All of these old forms of transportation prepared me for my train loop around Yangon. I boarded, at the downtown station, what has to be one of the oldest, most basic trains that is actually still used as a form of transport rather than being featured in a museum.
The train loop goes from downtown Yangon, out to the countryside, and then completes the circle as it comes back via the other side of Yangon. Each carriage was very basic, with wood benches that ran along the walls and with cut outs where windows used to be, or never were. The loop takes nearly three hours, so there was plenty of time to decide which of the food items being sold by private vendors I wanted to sample. I chose corn, as I wasn’t in the mood for quail eggs and can’t stand the smell of durian. At the city station, on the way out of town, most of the people who boarded the train were looking to get home. However, as the train hit the half way mark out in the countryside, lots of people started to pile on with their goods to take to the markets in the city.
The center of the carriage, which remained empty until the half way mark, suddenly became full of vegetables and fruits. Although it was interesting to see train stops full of produce, to pass by temples along the tracks, and to catch some beautiful views of the countryside I doubt if I will get the urge to make the full 3-hour loop again. The train, although a good experience, is definitely better for shorter journeys.

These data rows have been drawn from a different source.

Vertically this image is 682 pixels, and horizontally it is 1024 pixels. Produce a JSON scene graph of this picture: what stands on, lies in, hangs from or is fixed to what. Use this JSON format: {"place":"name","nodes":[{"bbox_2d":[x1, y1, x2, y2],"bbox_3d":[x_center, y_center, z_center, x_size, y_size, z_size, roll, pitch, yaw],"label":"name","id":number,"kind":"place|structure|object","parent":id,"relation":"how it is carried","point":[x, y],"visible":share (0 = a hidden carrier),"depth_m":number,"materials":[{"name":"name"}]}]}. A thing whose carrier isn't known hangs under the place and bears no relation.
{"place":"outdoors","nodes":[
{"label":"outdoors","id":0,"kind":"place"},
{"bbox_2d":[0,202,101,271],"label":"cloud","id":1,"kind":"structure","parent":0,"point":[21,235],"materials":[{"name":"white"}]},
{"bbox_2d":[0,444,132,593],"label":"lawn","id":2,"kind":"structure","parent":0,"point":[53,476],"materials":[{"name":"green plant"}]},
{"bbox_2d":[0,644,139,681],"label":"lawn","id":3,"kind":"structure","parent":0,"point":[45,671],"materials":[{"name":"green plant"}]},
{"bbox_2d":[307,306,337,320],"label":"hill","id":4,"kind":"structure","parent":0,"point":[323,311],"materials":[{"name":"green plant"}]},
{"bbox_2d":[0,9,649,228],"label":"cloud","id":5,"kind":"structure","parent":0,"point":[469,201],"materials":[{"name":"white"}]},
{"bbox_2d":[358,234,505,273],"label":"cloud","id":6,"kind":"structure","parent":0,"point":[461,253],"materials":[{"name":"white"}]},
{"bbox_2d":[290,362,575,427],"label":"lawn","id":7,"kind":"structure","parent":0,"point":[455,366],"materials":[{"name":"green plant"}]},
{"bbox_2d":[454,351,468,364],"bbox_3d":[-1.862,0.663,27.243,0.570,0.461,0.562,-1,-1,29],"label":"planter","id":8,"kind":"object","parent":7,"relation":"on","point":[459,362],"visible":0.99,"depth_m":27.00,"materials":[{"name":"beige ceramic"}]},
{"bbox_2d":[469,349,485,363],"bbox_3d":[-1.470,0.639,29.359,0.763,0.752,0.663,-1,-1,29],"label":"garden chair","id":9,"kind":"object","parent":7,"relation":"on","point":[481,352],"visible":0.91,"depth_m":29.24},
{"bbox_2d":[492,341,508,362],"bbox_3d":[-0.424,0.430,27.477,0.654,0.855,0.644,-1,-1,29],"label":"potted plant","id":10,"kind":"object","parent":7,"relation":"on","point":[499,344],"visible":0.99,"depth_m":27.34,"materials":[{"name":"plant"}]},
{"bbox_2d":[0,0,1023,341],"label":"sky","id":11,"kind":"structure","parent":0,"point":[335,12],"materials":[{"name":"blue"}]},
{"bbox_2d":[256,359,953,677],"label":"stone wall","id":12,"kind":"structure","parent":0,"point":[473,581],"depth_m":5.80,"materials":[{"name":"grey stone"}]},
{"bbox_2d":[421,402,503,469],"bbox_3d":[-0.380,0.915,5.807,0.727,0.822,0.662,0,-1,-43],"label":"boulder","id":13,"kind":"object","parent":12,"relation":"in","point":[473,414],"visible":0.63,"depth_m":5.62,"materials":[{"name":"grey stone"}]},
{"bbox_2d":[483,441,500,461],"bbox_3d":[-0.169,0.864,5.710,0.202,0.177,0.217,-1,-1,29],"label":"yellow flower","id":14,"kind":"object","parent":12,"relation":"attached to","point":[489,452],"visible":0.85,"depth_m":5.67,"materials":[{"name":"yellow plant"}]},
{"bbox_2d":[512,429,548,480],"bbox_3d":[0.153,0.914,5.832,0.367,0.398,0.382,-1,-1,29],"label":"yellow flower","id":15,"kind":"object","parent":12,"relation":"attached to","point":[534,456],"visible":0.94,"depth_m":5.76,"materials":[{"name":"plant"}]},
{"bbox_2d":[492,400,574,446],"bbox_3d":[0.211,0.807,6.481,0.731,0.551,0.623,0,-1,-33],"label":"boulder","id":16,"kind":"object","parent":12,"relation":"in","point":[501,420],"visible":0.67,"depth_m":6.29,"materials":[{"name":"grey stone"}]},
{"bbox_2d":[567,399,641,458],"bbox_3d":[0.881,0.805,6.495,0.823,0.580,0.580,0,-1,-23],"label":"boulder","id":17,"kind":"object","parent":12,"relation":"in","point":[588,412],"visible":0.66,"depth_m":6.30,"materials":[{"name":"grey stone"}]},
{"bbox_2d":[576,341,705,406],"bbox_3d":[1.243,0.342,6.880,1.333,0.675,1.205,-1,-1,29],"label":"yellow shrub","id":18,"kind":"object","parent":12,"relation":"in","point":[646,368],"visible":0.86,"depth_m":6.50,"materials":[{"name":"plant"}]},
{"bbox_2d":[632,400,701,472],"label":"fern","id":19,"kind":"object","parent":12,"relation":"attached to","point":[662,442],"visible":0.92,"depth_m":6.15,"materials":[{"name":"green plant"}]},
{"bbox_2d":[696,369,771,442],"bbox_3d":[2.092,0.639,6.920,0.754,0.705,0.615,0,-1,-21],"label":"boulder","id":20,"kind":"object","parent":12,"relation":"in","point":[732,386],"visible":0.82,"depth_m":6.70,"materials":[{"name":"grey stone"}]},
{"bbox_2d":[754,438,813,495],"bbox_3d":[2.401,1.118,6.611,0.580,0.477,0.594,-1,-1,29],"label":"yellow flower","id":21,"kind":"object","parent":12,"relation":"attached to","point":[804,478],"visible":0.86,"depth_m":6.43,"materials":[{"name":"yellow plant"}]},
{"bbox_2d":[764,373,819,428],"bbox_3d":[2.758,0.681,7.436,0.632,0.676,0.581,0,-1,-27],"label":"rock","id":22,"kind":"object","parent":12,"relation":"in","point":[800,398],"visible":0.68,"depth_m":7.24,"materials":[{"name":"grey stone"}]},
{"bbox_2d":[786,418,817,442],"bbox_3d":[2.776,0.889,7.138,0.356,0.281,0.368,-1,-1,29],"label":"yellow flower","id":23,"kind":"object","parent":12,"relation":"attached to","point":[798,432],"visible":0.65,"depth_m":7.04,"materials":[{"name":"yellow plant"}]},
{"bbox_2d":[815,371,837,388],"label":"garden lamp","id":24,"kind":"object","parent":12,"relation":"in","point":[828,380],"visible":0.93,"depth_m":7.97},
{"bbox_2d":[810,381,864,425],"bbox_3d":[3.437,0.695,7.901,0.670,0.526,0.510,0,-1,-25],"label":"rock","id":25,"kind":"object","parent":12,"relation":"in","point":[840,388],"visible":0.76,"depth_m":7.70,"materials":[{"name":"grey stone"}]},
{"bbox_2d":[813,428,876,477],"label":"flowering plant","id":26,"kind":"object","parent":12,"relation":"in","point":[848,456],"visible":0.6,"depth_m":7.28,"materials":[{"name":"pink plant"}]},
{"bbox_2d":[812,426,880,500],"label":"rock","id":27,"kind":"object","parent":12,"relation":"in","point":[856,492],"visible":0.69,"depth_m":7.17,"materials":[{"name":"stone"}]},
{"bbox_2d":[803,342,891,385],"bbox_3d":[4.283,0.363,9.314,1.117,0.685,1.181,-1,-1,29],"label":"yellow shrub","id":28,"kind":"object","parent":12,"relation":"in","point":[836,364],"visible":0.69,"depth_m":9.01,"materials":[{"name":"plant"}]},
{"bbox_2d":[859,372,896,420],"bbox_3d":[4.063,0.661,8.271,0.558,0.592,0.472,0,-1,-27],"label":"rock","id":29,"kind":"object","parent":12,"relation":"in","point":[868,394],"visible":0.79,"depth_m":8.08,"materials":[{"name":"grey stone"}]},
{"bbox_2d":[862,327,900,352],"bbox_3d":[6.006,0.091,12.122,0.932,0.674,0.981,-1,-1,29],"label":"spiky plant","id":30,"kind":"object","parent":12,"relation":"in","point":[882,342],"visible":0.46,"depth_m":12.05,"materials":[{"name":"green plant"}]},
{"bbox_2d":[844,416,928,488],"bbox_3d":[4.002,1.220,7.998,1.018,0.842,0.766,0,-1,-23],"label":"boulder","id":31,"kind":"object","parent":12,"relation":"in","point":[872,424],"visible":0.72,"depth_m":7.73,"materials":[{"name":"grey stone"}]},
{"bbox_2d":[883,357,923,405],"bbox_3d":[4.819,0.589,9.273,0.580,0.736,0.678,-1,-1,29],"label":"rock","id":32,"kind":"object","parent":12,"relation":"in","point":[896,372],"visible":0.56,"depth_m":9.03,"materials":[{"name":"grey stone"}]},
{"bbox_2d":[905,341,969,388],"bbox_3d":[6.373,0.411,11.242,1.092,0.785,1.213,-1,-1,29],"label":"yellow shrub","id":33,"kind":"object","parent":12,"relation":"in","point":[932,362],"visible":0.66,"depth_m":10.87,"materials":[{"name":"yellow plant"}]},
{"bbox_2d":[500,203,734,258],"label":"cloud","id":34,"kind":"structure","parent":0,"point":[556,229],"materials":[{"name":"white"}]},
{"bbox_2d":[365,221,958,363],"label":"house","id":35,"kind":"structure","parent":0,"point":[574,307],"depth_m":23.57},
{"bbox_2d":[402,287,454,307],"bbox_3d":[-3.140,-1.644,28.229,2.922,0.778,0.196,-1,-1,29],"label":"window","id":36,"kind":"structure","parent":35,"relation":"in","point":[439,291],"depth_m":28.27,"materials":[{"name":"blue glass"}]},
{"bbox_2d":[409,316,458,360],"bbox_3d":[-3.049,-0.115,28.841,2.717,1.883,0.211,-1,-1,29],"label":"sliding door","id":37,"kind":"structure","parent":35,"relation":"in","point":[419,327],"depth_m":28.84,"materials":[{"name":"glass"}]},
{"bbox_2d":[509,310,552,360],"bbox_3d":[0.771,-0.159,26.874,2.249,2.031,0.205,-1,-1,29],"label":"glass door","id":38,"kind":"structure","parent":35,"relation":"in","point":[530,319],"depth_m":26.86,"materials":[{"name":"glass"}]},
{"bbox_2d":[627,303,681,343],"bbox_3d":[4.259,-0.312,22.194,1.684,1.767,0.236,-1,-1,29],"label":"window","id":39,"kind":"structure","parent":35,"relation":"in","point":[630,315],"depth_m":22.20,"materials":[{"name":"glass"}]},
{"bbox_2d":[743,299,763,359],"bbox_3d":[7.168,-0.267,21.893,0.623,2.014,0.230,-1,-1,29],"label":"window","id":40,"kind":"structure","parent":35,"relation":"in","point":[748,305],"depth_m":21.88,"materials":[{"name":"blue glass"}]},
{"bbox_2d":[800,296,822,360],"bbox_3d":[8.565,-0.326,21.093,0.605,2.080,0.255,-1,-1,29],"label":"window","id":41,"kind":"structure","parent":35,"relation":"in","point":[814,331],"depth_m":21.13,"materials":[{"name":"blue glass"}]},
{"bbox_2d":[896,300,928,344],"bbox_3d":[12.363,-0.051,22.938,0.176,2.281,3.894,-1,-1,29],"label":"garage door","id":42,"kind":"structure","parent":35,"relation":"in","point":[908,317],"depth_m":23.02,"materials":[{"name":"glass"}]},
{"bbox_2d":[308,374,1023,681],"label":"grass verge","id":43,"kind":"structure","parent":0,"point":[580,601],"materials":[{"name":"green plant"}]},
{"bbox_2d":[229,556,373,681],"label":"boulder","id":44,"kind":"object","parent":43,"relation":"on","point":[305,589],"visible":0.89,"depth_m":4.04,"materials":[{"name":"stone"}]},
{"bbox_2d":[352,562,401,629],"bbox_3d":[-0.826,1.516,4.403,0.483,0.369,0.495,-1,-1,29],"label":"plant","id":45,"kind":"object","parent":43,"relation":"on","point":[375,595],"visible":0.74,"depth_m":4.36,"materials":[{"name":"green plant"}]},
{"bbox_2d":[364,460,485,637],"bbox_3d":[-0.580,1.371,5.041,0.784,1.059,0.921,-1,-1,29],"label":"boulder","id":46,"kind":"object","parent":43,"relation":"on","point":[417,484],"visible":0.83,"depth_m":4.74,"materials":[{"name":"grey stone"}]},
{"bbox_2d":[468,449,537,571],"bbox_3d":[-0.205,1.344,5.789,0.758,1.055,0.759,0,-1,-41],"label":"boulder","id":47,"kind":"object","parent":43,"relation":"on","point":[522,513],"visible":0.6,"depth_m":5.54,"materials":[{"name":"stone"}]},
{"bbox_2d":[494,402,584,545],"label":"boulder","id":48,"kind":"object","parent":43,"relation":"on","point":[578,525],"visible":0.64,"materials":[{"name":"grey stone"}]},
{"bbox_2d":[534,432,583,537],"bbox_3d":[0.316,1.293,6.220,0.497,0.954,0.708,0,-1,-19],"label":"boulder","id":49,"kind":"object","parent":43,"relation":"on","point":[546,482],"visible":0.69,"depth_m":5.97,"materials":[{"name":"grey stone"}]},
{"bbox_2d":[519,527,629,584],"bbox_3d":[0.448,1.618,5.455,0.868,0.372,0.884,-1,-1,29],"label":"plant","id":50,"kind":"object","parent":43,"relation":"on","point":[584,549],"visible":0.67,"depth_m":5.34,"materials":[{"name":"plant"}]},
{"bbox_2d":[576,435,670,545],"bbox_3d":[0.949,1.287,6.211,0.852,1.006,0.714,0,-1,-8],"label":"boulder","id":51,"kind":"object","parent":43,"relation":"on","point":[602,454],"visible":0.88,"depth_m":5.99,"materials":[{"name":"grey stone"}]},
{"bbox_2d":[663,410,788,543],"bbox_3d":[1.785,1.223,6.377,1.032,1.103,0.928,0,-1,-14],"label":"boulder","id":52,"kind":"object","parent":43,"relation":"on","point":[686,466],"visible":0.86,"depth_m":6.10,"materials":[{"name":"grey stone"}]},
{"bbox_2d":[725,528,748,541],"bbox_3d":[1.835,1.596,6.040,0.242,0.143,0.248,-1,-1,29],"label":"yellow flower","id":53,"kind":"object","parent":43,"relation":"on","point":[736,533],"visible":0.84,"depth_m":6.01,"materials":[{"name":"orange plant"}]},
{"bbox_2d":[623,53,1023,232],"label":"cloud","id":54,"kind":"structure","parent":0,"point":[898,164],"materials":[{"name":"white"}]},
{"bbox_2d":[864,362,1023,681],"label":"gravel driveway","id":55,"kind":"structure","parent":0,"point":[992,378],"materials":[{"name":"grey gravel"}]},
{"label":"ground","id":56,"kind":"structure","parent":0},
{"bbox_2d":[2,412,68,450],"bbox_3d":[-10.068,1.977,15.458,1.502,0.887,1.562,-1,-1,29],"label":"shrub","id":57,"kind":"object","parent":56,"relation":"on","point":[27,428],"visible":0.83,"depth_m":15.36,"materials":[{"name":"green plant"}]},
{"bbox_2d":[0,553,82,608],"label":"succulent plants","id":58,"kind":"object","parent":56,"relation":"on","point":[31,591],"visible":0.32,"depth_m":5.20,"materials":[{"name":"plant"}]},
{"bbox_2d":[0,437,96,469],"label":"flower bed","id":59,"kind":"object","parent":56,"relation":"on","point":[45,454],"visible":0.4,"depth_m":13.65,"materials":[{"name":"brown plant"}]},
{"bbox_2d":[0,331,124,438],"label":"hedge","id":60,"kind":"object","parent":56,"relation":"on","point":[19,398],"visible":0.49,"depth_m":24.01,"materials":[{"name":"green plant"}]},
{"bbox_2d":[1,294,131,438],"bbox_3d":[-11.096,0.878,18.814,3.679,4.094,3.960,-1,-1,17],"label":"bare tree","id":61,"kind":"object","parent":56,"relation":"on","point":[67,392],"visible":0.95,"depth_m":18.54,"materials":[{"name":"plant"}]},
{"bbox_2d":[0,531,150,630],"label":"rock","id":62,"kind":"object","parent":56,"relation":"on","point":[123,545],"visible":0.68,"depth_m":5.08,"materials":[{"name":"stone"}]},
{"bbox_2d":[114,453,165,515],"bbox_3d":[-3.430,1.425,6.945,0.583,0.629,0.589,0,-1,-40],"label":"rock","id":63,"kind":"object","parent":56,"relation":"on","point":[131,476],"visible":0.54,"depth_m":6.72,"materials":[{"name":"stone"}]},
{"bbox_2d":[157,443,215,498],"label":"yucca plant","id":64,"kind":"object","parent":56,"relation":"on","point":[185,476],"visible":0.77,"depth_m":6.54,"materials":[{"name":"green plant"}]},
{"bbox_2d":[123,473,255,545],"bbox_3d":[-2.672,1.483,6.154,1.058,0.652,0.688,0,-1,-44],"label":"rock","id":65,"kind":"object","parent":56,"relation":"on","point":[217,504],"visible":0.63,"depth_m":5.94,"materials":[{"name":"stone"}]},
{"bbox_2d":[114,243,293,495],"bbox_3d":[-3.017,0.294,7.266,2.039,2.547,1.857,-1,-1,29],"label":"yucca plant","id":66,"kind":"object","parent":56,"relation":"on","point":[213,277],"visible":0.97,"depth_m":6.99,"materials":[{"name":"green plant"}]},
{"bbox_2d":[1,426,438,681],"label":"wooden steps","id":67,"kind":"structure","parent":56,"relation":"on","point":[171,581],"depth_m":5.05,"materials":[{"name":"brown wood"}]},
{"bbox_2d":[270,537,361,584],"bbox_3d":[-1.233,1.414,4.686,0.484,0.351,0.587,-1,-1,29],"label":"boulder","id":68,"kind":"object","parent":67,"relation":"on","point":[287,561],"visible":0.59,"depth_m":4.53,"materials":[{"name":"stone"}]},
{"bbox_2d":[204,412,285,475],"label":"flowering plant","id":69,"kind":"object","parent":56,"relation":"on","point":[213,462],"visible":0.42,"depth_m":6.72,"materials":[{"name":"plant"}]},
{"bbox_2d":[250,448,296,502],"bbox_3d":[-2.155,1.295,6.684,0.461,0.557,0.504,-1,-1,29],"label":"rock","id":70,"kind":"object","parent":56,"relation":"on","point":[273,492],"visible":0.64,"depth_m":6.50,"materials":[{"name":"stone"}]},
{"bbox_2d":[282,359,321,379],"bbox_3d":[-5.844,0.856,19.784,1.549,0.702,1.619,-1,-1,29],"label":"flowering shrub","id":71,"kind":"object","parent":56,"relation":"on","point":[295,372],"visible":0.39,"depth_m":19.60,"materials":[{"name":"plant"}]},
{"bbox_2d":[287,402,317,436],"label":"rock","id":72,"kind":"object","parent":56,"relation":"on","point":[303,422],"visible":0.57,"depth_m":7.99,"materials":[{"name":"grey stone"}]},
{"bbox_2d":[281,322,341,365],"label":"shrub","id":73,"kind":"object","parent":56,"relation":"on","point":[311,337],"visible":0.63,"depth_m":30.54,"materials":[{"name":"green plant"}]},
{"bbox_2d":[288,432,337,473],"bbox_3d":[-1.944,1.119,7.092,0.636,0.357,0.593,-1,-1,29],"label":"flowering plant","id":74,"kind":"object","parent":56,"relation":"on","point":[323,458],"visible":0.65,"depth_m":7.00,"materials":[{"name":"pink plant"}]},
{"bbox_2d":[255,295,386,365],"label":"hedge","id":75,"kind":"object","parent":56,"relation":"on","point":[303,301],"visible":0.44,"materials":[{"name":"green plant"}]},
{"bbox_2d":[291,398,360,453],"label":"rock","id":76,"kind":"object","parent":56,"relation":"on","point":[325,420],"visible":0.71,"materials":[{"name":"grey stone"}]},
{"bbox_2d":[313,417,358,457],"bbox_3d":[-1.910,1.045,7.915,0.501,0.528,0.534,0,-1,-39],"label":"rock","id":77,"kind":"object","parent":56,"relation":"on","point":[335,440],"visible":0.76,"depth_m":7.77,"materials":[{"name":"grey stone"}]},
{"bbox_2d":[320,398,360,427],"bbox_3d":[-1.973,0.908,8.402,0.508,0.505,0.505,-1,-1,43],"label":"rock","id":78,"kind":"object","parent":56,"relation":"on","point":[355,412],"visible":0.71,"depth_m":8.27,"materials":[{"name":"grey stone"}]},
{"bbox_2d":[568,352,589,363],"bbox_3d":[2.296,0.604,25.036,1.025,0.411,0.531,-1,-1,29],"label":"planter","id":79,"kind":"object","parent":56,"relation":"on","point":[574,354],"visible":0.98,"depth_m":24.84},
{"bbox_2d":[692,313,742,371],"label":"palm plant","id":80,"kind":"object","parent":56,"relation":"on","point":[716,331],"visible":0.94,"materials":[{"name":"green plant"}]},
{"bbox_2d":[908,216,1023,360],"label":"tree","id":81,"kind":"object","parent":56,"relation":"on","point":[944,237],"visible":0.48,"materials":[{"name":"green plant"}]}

The final form of transportation in Yangon I attempted was walking. People here walk a lot, which is a surprise as, in Cambodia, the huge number of motorbikes is directly related to how little people walk. Walking in Yangon is an adventure in itself. With so many power outages (multiple times a day) there are generators all over the sidewalks. These generators are used to power the air conditioning units in the buildings rising above the road, but people just let the water drip down onto the sidewalk so commonly that it feels like rain even when there is not a cloud in the sky. But the biggest problem I have experienced when walking is that the sidewalks are full of holes that often lead to storm drains below. The atmospheric, crumbling British buildings, remnants of Burma’s colonial past, the new foods street vendors are selling, and the dozens of tea stops that use the sidewalk as their personal floor space are all trying to grab my attention, but I must constantly remind myself to check the ground ahead as that is probably the most dangerous part of being in Yangon.
While none of these forms of transport are something Myanmar should be particularly proud of, they are here and they are running and everyday thousands of Burmese use them to go about their daily life and for that reason alone they’re a fun way to take an urban adventure!